Fallen trees downed power lines, sending most of the city into darkness.
Reviving the city’s electrical grid has happened bit by bit, but some citizens say trucks still have yet to be seen in their neck of the woods -- and they’re starting to get antsy.
In fact, some of those trucks were said to be turned away. Hoards of them -- some from Florida Power and Light, the state’s third largest utility company, which offered to send 575 restoration workers to Tallahassee to help.

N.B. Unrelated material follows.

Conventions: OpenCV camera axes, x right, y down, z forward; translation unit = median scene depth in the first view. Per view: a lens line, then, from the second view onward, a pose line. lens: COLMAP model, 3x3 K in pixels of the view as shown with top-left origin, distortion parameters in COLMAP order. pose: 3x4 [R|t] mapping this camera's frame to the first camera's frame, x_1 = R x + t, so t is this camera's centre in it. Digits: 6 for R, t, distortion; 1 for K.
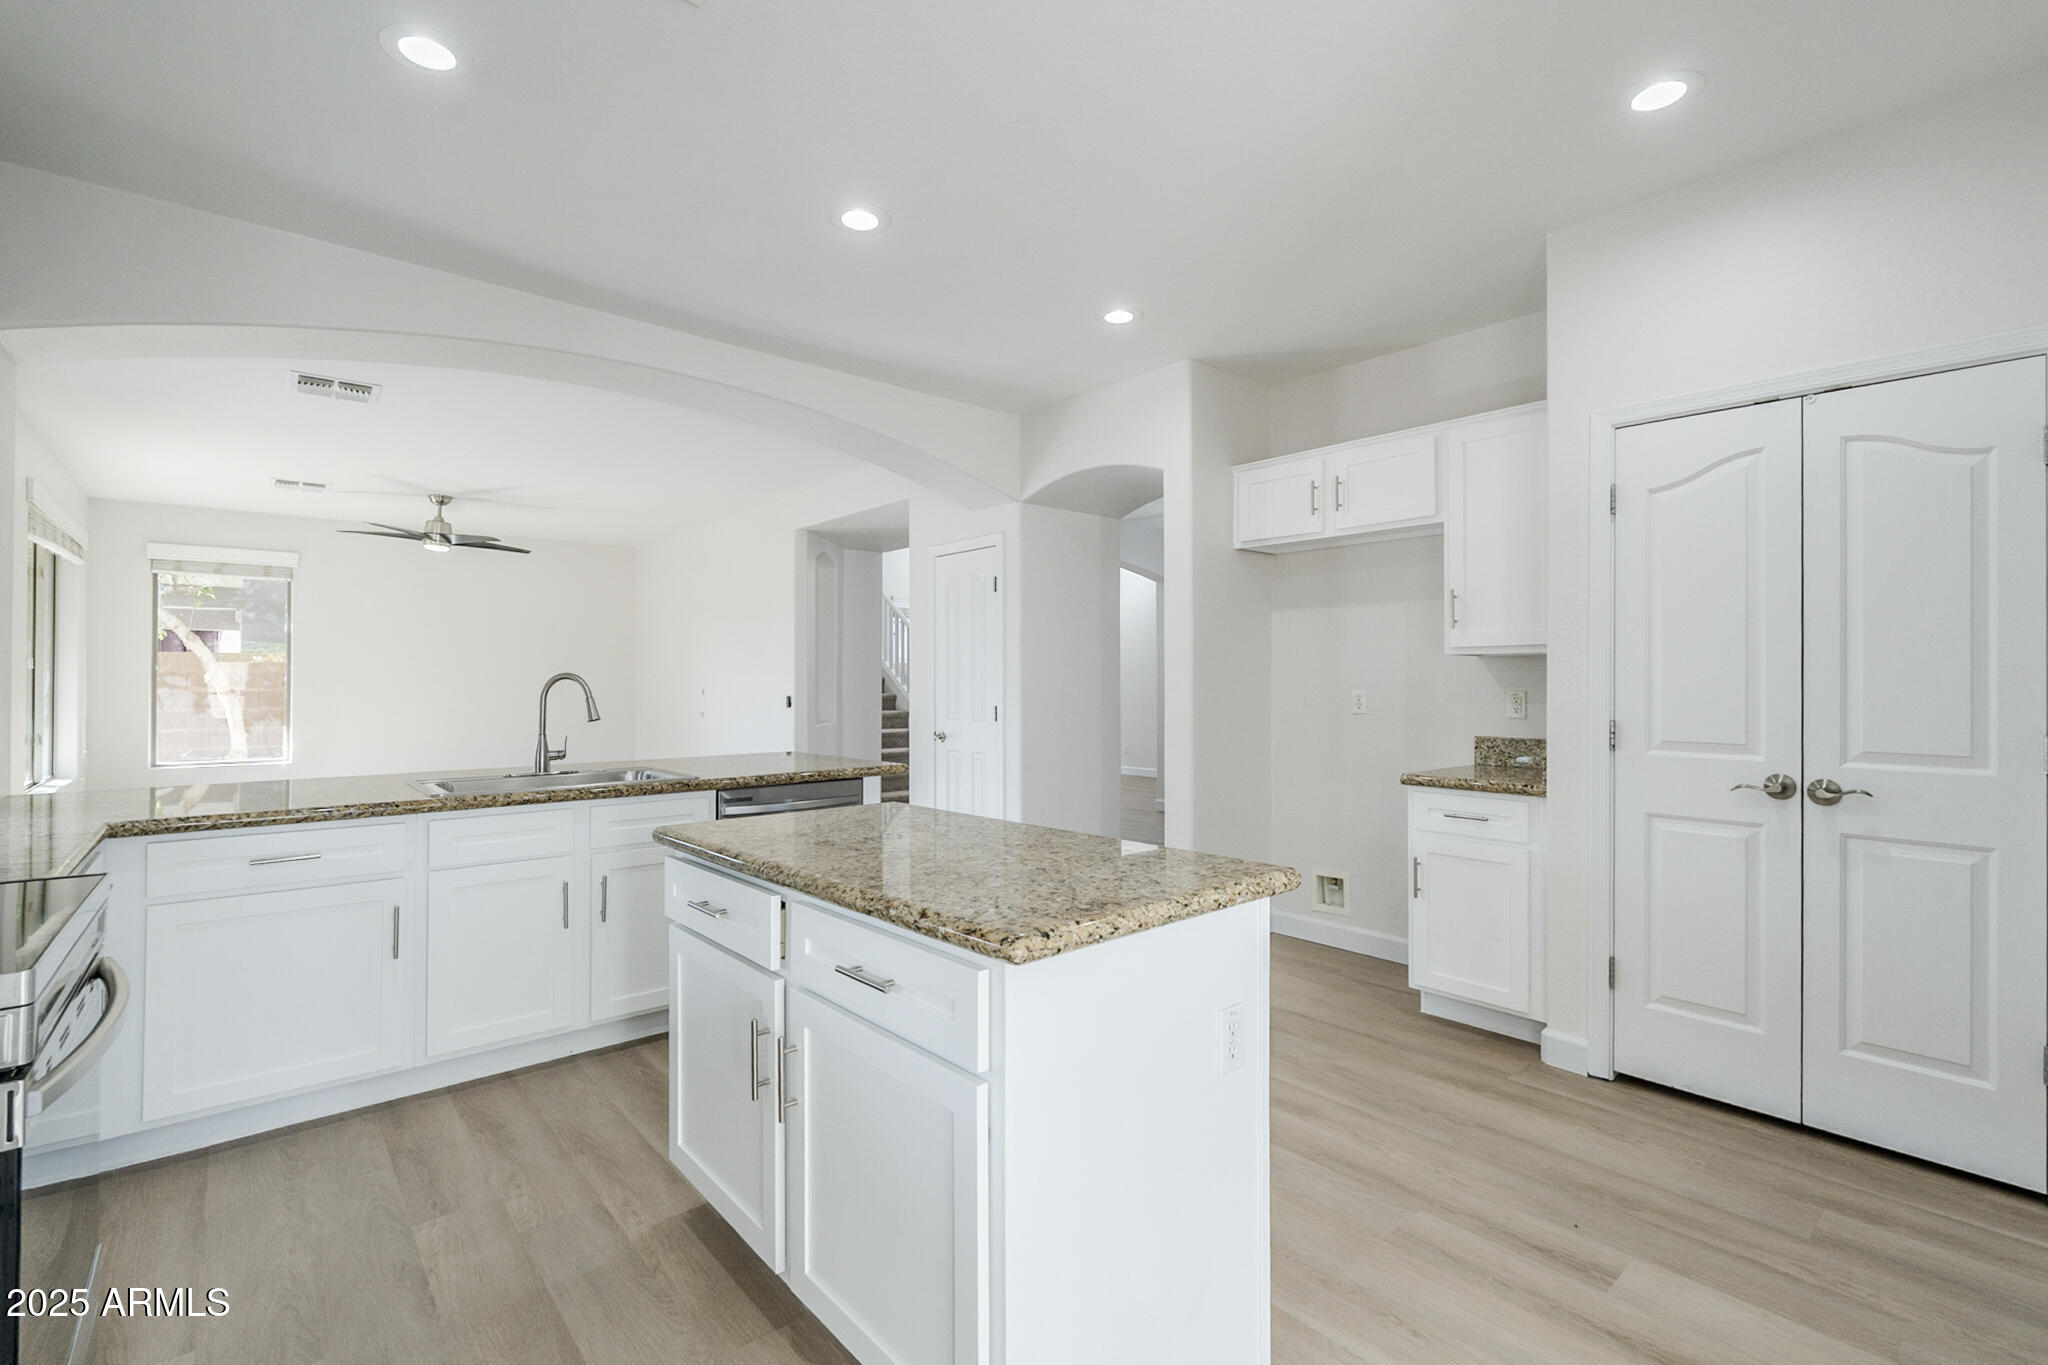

Duke Energy also offered assistance.
Much of the criticisms about the lack of electricity are focused directly on Tallahassee Mayor Andrew Gillum himself, who is rumored to have turned power companies away when they tried to provide much-needed assistance to get the city lights back up and running.
The reason, many said, was because the power companies weren’t unionized -- a criticism Gillum fiercely rejects.
In a Facebook post, Gillum pooh-poohed such comments.
“It appears that the heat has driven some to speculate wildly about what help I have accepted or rejected on behalf of the City in our effort to recuperate from this storm,” he wrote.
“Let me be clear,” he continued. “We are happy to accept any help from any person or organization that is going to accelerate the speed at which we can safely restore power to our residents.”
But Tallahassee residents saw it a little differently.
Even power companies that did send over workers, they said, were left standing around, rendered useless until they were given authority to begin working on downed power lines.
Residents took to social media to post their first-hand accounts of conversations with power crews who had made the journey to come to their rescue, but were left waiting in front of neighborhoods for hours for the go-ahead from the mayor.
“These gentlemen just said to me, ‘I’ve never been in a city where the mayor won’t let us help get power back to the people...we won’t let us work because we’re not union [workers],” said Tallahassee resident Frankie Higginbotham.
The mayor's office rejected those claims. In a response to this article on Thursday, Community Relations Coordinator Jamie Van Pelt said trucks can be working on electrical lines but be out of sight.
"Trucks can be working and they're just a mile away," he explained.
The social media posts read, however with a sense of confusion and overall abandonment, as many of the city recuperates from the storm with full electricity while thousands still go without.
For some, the losses extend far past not having the lights turn on.
“I'm a 22 year old full time student and part time worker,” Kristel Ann Jabbusch commented on Facebook. “Do you know what a ‘couple hundred’ dollars worth of groceries means to someone that supports themselves? It's not the inconvenience, it's a big loss for some of us out here - and I'm sure it's worse for those surviving on welfare.”
The real crisis now exists in the ongoing power struggle throughout the city, both in an electric sense and a political one. Gillum and Gov. Rick Scott, who has spent much of his time in Tallahassee -- even abandoning his trip to Washington, D.C. to address Zika virus concerns -- was critical of the mayor’s handling of the situation and questioned whether the city was utilizing all resources available to speed up the process.
Still, even after power is restored, it’s not certain if residents will soon forget their struggle.
Fewer than 5,000 people were still without power as of Wednesday evening.